An extraordinary letter, written in November 1828, exists. The Rev. Henry Watson Wilder, an old suitor of Augusta’s, laid his own tormented thoughts at Mrs Smith’s feet:

“My dear Madam

You will I am sure be surprised at this letter; I fear it may cause you some uneasiness but if I have not mistaken the kind feelings of regard you have hitherto expressed towards me you will I think forgive me  … Though many months have now passed since my intercourse with your family has ceased, much as I have thought on the subject I have most sincerely convinced myself that no other woman is likely to supply the place your eldest daughter has long held in my affection…”

Emma’s diary accounts for the arrival of this letter, two days later. Henry Wilder then calls; the date is marked by being the 30th Birthday of James Edward Austen.

Emma’s diary marks out the progress:

  • Charles, Mr Wilder & Augusta walked into the city to Mr. Lawford’s
  • Mamma had a long conversation with Mr Wilder
  • The party in town accompanied by Mr. Wilder went to see the Zoological garden

and finally:

11/23 “All the party & Mr Wilder went to St. James Church … the afternoon we went to see the Edridges  Lady Smith & Miss Bennett called here  Augusta was engaged to marry Mr Henry Wilder  He came to drink tea here”

Emma and Edward married within the month, on the 16 December 1828; the Wilders, four months later.

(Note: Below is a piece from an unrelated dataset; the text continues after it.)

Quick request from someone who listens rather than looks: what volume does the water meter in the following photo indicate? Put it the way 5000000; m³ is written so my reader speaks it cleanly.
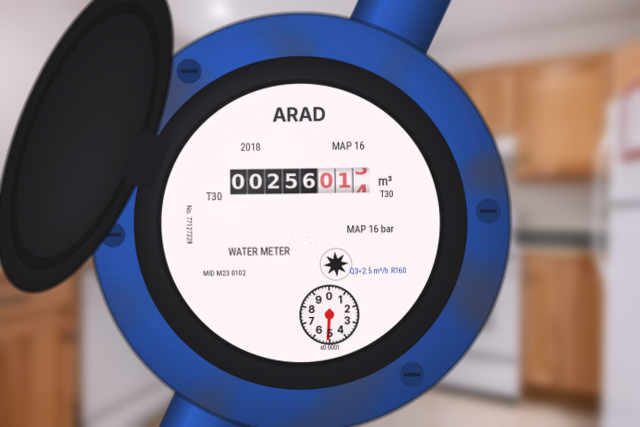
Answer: 256.0135; m³
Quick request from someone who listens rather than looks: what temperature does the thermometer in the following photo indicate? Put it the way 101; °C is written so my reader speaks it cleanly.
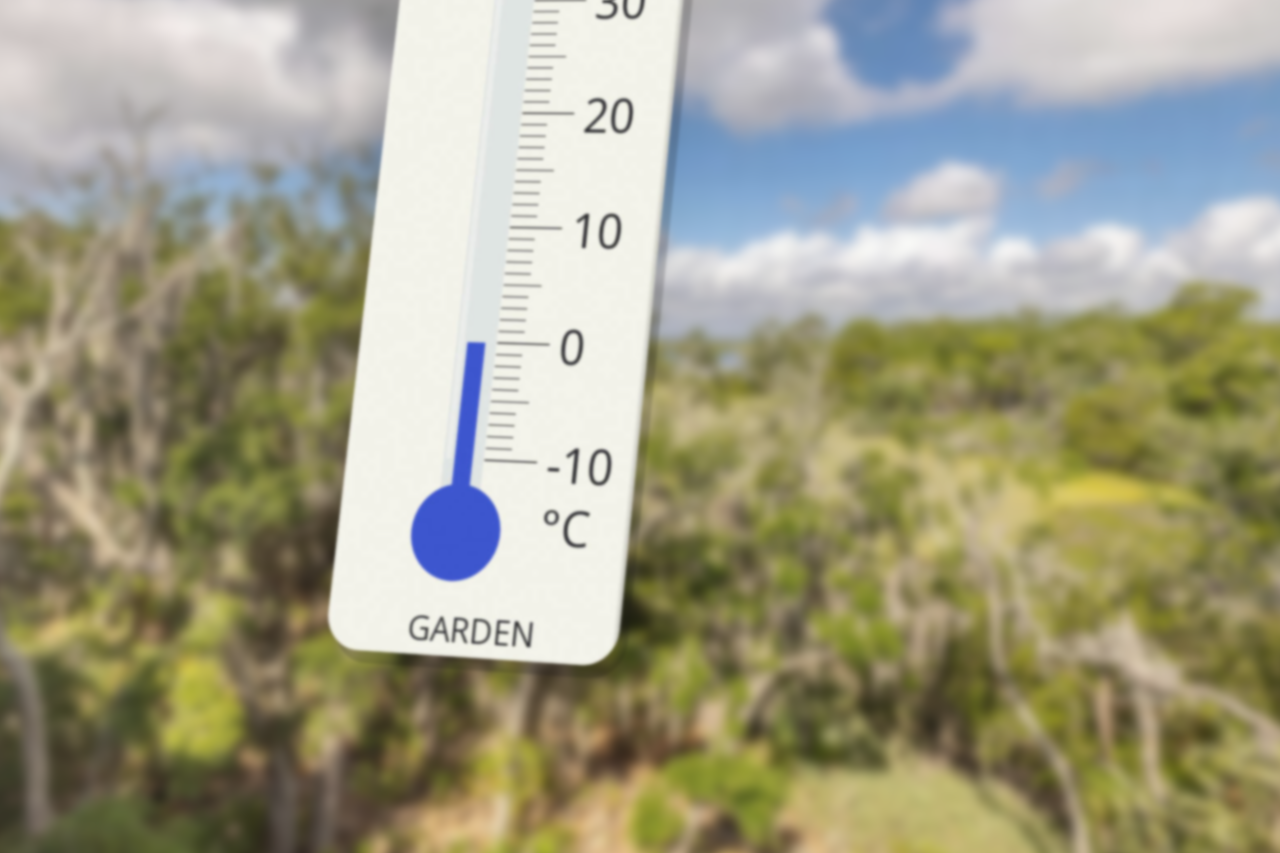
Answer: 0; °C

But when had Henry Wilder first declared himself? And was he the reason that a romance with a young doctor – a man (according to the Austens’ daughter Mary Augusta Austen Leigh) who had the approbation of Lady Elizabeth Compton’s family at Castle Ashby — went nowhere?

Perhaps, like Anne Elliot, it was easy to give up a second man (in Anne’s case, Charles Musgrove) when the first man was so decidedly unavailable. And perhaps, like Anne, Augusta could revel in a revival of feelings kept dormant for several years.

One sentence, towards the end of Persuasion struck me with great force (page 240): “There they returned again into the past, more exquisitely happy, perhaps, in their re-union, than when it had first been projected; more tender, more tired, more fixed in a knowledge of each other’s character, truth, and attachment…”

A month before the marriage of her eldest daughter, Mrs Smith was writing bride Emma Austen, “I really think his {Henry Wilder’s} love is always encreasing; he spends most of the mornings with her, as well as the Evenings. Fanny & Eliza are almost tired of seeing him here, & want to know whether he will be as much tied to her side after marriage; I flatter them with hopes that he will not. What say you to it? You have had a little experience now. I do hope Edward pities you a great deal; cheers you & comforts you.”

Jane Austen may never have married, but she seems to have been intuitively attuned to the feelings of those who loved, lost, and lived to regain that emotion.